The aim of this study was to analyze the impact of metabolic syndrome (MetS) on outcome of patients with localized renal cell carcinoma (RCC). A retrospective database was compiled consisting of 646 patients who underwent surgery for localized RCC between 2005 and 2014. A total of 439 patients were eligible for final analysis. For diagnosis of MetS, the WHO criteria of 1998 were used. Median follow-up was 32 months (ranging from 2 to 119). Kaplan-Meier and log-rank analyses were performed to compare patients with and without MetS or its components. Univariate and multivariate logistic regression identified prognostic factors for progression-free survival (PFS), cancer-specific survival (CSS), and overall survival (OS). In our cohort, 9.8% (n = 43) of patients were diagnosed with MetS. There were no differences between patients with and without MetS regarding clinicopathological parameters with the exception of patients’ age (p = 0.002).
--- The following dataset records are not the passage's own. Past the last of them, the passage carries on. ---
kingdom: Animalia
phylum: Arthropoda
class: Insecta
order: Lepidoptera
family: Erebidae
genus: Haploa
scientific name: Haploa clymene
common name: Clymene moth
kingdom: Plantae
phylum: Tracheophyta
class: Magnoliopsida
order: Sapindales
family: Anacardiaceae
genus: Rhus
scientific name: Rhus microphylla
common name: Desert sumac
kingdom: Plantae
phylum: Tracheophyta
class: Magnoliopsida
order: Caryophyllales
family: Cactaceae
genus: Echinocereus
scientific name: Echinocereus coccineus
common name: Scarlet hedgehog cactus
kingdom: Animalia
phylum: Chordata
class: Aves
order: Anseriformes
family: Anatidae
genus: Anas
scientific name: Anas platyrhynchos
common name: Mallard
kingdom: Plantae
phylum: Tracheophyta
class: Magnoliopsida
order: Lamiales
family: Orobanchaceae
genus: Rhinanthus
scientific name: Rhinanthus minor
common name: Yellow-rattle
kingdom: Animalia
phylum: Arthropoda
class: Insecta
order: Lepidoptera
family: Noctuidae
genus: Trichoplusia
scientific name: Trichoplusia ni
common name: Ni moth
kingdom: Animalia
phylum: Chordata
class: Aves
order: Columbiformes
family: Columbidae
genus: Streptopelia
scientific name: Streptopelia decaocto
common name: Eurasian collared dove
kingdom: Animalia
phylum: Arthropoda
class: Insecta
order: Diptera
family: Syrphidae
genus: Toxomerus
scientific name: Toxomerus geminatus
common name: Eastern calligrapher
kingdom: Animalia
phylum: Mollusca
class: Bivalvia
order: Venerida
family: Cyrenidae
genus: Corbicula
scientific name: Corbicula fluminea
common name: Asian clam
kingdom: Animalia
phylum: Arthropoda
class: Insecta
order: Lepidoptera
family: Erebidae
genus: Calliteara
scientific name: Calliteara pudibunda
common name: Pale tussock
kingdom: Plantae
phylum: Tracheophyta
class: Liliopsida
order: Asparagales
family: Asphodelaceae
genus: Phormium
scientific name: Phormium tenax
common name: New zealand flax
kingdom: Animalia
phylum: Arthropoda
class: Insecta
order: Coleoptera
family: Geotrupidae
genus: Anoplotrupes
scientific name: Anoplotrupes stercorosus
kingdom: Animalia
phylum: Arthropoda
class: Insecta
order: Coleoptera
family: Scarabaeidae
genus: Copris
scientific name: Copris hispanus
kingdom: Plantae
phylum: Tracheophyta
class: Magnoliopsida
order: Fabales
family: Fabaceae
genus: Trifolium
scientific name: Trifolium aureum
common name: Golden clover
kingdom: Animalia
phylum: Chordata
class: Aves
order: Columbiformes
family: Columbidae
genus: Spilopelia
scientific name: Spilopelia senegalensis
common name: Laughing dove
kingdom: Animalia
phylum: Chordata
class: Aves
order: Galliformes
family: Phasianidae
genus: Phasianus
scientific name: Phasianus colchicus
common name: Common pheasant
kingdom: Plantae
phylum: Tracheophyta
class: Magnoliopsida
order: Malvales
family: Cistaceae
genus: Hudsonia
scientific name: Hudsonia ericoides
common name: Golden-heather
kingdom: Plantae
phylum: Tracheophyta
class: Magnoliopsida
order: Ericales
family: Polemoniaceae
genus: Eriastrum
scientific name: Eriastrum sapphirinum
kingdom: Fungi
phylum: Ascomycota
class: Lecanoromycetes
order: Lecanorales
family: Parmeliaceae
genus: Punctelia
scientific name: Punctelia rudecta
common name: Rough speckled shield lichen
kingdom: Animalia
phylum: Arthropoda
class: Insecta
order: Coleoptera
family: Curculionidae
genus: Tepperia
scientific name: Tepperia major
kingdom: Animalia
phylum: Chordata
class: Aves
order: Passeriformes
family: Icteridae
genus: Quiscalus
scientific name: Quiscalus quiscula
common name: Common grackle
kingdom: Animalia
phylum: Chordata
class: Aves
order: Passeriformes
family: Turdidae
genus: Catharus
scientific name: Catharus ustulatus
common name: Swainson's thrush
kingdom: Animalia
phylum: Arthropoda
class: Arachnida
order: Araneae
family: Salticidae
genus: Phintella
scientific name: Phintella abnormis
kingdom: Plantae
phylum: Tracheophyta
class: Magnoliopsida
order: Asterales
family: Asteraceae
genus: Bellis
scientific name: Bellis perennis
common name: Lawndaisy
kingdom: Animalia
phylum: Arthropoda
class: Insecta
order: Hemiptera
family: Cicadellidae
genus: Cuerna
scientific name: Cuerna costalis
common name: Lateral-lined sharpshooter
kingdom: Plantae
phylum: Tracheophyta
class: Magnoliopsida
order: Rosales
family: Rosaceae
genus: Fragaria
Kaplan-Meier and log-rank analyses revealed a shorter PFS for patients with MetS (p = 0.018), whereas no differences were found for each of the single components of MetS, namely, diabetes mellitus (DM) (p = 0.332), BMI >30 kg/m2 (p = 0.753), hypertension (p = 0.451), and hypertriglyceridemia (p = 0.891). Logistic regression identified age (HR = 1.92, p = 0.03), tumor stage (HR = 4.37, p < 0.001), grading (HR = 4.57, p < 0.001), nodal status (HR = 3.73, p = 0.04), surgical margin (HR = 1.96, p = 0.04), concomitant sarcomatoid differentiation (HR = 5.06, p < 0.001), and MetS (HR = 1.98, p = 0.04) as independent factors for PFS. For CSS, only age (HR = 2.62, p = 0.035), tumor stage (HR = 3.06, p < 0.02), and grading (HR = 6.83, p < 0.001) were significant. In conclusion, patients with localized RCC and MetS show significantly reduced PFS and might profit from specific consultation and follow-up.